Seeing that my brother was indeed treated very well by the Mallus, I decided to leave him in Kerala and move on with my life. His in-laws took him around temple to temple doing ‘Thulabharam’. Practice of giving offerings that equal your weight.
My brother being a staggering 110 kgs, had forced the in-laws to rethink their strategy. They put him on a diet and went from offering sugar in one temple to bananas in the next to cow dung in the end.
Pi and I went to Madras to my in-law’s place. I was looking forward to Madras- sleeping, meeting my friends, sleeping, shopping, sleeping, getting pampered my mom-in-law and getting a nice breather from my parents and of course sleeping.
My parents surely believed in-‘Spare the bahu and torture the child’
Let me explain. I just reached Madras and I got a call from daddykins, ‘Come to Bangalore ASAP.’ Fearing the worst, I was ready to cry. My dad continues, ‘Bride and groom are arriving and you have to be here to take their Arthi.’
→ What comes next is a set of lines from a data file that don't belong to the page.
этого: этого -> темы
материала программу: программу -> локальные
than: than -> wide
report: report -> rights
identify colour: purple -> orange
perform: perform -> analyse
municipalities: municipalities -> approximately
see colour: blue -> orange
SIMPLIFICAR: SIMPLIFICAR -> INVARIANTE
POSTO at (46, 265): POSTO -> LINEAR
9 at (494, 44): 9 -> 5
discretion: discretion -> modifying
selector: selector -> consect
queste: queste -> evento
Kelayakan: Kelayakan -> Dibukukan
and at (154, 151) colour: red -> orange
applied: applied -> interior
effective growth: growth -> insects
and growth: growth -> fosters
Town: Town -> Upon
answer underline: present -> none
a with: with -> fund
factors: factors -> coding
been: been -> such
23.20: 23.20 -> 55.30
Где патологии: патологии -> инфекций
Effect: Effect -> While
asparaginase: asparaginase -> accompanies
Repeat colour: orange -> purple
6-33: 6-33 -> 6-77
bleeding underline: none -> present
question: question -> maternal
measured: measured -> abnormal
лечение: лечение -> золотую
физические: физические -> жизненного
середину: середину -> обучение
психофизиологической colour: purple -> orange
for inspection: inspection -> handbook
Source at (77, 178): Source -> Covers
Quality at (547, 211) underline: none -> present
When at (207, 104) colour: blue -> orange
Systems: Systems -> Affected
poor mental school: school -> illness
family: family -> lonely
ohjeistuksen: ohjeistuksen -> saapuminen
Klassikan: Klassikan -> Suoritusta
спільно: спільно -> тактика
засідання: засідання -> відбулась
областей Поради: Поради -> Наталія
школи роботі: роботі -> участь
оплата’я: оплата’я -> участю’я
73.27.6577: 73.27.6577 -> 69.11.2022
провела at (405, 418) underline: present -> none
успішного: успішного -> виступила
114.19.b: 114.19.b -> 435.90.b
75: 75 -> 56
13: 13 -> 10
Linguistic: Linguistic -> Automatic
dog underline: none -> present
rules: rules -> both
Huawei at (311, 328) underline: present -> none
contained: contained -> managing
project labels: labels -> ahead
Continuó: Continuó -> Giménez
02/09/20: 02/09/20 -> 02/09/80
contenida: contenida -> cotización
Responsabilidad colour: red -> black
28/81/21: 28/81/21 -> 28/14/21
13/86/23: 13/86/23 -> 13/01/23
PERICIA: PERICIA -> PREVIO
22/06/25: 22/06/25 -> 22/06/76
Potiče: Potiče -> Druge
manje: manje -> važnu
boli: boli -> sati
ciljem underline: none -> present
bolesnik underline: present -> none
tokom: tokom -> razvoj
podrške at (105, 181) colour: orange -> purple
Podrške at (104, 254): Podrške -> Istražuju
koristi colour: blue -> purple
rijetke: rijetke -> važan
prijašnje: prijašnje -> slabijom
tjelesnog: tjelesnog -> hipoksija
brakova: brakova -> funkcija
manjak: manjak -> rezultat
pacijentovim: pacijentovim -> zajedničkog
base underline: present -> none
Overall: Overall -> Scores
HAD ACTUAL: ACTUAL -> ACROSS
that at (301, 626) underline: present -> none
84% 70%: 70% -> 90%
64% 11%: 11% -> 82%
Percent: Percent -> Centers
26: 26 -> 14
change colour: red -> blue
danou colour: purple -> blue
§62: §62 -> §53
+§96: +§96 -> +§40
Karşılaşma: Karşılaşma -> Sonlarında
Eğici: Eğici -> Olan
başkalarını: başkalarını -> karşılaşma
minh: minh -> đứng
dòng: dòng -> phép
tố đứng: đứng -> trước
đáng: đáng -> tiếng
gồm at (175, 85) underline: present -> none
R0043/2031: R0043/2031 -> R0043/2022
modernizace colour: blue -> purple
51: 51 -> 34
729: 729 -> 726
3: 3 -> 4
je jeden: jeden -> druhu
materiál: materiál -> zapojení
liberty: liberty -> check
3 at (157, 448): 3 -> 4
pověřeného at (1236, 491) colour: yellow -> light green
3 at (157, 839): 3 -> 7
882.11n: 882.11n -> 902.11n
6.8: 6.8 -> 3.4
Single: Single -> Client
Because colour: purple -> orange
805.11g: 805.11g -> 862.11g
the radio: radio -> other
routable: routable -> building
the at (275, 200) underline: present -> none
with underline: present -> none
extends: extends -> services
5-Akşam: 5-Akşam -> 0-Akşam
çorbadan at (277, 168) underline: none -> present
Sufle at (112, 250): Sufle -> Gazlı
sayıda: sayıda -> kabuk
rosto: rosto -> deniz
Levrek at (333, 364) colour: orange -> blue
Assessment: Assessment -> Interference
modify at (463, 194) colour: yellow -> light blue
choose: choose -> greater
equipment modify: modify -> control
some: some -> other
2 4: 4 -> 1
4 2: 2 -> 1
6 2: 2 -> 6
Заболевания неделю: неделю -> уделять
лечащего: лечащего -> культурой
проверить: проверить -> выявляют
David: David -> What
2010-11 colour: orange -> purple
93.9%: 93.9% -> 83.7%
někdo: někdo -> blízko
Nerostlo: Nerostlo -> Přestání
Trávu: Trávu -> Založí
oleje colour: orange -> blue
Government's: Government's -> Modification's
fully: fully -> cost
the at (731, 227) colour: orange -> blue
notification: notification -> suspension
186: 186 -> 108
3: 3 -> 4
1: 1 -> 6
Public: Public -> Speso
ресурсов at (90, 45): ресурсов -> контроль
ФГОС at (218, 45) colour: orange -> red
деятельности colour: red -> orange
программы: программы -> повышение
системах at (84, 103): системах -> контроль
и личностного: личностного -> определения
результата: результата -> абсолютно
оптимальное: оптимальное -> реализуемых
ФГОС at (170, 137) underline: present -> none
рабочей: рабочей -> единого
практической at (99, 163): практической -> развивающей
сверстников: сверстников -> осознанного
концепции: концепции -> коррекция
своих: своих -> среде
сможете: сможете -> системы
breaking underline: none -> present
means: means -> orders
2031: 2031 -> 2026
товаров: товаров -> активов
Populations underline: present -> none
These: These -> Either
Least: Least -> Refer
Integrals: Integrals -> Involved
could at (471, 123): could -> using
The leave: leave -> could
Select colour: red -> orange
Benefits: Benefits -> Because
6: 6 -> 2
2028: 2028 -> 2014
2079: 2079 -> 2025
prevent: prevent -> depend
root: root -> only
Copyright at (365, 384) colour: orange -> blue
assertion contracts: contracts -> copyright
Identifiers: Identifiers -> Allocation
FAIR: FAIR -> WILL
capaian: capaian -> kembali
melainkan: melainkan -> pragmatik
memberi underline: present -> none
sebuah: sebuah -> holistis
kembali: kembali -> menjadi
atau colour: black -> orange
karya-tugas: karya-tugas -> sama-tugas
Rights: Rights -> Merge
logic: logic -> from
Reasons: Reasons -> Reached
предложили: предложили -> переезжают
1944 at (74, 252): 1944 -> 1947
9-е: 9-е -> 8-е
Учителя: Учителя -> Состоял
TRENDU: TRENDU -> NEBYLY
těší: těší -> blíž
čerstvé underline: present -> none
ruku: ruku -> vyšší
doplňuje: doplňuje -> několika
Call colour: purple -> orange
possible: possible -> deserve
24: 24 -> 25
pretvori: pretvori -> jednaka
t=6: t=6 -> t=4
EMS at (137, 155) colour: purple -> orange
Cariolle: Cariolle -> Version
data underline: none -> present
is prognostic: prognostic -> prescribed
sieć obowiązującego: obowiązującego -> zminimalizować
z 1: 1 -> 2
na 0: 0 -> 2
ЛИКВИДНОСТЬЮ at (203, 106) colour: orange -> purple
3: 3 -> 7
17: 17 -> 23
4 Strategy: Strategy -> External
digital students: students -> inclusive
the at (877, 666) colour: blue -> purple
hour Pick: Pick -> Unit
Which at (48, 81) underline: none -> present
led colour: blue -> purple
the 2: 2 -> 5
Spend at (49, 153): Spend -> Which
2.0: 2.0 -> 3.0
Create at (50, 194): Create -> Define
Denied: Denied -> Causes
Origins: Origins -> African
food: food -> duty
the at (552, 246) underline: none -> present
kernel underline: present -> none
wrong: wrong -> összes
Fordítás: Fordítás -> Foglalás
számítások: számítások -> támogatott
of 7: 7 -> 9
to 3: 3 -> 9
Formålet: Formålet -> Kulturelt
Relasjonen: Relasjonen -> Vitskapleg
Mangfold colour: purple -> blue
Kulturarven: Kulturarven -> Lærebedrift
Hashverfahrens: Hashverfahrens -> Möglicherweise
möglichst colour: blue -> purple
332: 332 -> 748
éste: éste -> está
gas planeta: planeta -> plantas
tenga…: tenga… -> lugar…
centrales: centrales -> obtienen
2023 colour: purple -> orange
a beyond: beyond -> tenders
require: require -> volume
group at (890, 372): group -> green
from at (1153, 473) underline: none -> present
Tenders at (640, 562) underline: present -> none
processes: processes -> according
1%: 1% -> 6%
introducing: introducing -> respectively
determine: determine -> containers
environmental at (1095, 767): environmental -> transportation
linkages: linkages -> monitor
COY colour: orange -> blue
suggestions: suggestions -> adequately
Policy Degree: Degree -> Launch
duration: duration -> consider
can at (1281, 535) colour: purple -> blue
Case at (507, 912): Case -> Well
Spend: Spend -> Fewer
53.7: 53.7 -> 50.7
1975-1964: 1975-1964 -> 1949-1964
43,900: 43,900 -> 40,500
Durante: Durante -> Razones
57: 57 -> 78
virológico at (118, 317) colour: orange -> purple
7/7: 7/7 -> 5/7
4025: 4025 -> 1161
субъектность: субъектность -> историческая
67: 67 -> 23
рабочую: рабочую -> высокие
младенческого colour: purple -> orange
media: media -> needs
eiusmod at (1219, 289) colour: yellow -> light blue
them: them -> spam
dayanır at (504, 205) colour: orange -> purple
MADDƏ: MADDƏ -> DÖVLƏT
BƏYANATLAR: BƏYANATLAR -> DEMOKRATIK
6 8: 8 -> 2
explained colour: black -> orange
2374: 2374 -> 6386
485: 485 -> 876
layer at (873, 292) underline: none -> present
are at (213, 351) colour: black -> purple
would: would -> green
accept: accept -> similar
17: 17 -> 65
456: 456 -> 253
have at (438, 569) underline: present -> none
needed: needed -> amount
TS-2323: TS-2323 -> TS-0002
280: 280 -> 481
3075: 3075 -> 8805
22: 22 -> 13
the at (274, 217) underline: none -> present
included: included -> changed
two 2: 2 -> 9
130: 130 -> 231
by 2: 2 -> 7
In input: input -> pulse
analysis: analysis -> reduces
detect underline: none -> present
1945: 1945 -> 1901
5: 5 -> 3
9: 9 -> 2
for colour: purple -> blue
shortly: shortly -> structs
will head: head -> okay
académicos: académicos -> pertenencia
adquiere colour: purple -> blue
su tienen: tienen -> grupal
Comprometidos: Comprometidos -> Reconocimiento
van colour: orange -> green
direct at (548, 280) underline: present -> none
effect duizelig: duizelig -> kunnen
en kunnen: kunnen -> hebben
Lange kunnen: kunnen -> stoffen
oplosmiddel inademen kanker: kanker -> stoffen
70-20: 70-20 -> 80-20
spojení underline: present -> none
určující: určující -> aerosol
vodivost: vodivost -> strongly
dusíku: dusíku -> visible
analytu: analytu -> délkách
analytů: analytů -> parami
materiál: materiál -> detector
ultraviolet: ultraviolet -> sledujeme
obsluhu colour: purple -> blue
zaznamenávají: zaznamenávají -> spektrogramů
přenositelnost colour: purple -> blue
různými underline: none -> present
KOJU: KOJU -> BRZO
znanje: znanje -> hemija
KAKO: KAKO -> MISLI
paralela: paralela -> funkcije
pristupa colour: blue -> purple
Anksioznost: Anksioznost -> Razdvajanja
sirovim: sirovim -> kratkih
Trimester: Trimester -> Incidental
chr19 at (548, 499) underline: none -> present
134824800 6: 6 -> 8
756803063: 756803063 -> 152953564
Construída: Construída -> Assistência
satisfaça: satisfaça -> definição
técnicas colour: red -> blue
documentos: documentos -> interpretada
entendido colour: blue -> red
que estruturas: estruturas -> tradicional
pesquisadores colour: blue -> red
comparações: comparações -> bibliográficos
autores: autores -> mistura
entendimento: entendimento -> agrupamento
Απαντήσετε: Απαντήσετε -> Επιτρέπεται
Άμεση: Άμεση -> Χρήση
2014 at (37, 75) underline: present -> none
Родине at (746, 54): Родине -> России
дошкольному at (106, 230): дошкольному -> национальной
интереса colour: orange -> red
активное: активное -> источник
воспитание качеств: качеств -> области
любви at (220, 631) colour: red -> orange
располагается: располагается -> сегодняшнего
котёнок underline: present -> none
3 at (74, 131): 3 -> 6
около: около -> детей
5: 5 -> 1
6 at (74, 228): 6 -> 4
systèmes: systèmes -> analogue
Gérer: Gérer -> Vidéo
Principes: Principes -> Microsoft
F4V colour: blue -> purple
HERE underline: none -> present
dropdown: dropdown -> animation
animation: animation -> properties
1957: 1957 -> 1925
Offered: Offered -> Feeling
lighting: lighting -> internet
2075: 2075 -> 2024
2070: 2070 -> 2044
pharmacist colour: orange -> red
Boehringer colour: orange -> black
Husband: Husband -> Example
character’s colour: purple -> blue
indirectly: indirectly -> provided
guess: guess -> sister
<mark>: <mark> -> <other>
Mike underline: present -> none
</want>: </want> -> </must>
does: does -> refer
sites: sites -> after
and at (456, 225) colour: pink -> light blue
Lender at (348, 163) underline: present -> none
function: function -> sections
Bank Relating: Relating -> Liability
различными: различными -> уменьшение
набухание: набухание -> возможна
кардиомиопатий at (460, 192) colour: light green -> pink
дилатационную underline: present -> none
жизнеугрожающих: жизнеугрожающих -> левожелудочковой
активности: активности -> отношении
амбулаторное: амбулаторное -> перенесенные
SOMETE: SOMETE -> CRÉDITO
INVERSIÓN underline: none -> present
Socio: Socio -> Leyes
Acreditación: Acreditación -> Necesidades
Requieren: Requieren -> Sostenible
What the heck?! What do they do in households without a sister? What about the million aunties in Bangalore? Do you even know I will have to come back to Madras tomorrow for my visa appointment?
Hmpf! I took the next flight to Bangalore all the time thinking if this flight met with an accident, my dad will repent. It was the costliest Arthi ever and my brother gave a measly 100 rupees for this. He doesn’t get a penny from my will. Also I was thinking of suing him for the post wedding trauma (not to be confused with the mental troubles that I already had before going to his wedding).
Some background about the festivities in Bangalore and how I got tortured so far- I passed up on a weekend of fun in London with Pi and friends to be home early helping out with wedding preparations.
When I landed in Bangalore in the wee hours of the day, my mom had decided to have a ‘Sumangali Puja’ in preparation for the wedding. It’s a puja where we commemorate the women who conked off before their husbands. That’s kinda auspicious in our culture. (Pi is so encouraging that he wants to see me in that honorable list soon)
So in this Sumagali Puja, a bunch of women whose hubbies are still alive are made to do certain things… like not have breakfast till the puja is done. I was dying! Jetlagged and hungry, I wasn’t the happiest Sumangali around. To think some moms pamper their home-bound kids with yummy food when they arrive! bah! I must have snuck into my room and had a dozen of those yucky Sugar-free chocolates I bought for my dad.
The house was swarming with people, mostly related to me in some way only the holy family-tree knows. The lunch was really late to arrive. “Saar, Banerghatta traffic saar,’ was the excuse from the catering service. Some of my relatives had already fainted and were wondering how I managed to survive. I smiled a sugar-free smile.
Then they asked me to go sleep seeing my blood red eyes and droopy (but sugar-free) smile . It was 3 pm then. I walked into the obvious place to sleep, the bedroom…it was invaded by 10 random aunts discussing something animatedly. ‘Come dear, sleep here’ they said..shifting their butts a little so that I had a 2X3 area to squeeze in. I tried sleeping, but was bombarded with questions like, ‘When are you taking me to the US?’ ‘What did you get for me?’ I think it would have been ultra rude to let her know that I seriously didn’t recognize who she was.
I decided to try the other bedroom. By Jolly Jove, this place was far more noisy. All the kids were jumping around fighting and video games were being played without ‘mute’ and my other cousin was fast asleep oblivious to the sounds. Some talent, that! Even though she lives in Bangalore, she is in the same time zone as I am (at least till now). She works for a call center in Dell and whenever I get to see her, she is sleeping. At least she doesn't feel the need to screw her sleep patterns because of certain cousins who land up from far away lands. We can catch up on MSN when I get to the US.
Maybe I should try the terrace. I took the mat and a few pillows and marched upto the terrace. Found a shady location under the huge mango tree and tried to sleep. It was blissful till I realized(a few droppings later) that I was sleeping under the neighborhood crow’s bathroom.
It was 11 pm and I still hadn't found a place to lie down after having tried the storage room, bathroom, broom closet and verandah. I longed for my seat in the economy class of British Airways.
Next day at 5 am was the Nandi function when I was ready to trade my life for some sleep. THIS WASN'T EVEN MY WEDDING!!!!
‘Yaaaawwn…(might as well sleep now and compensate for my next India trip.)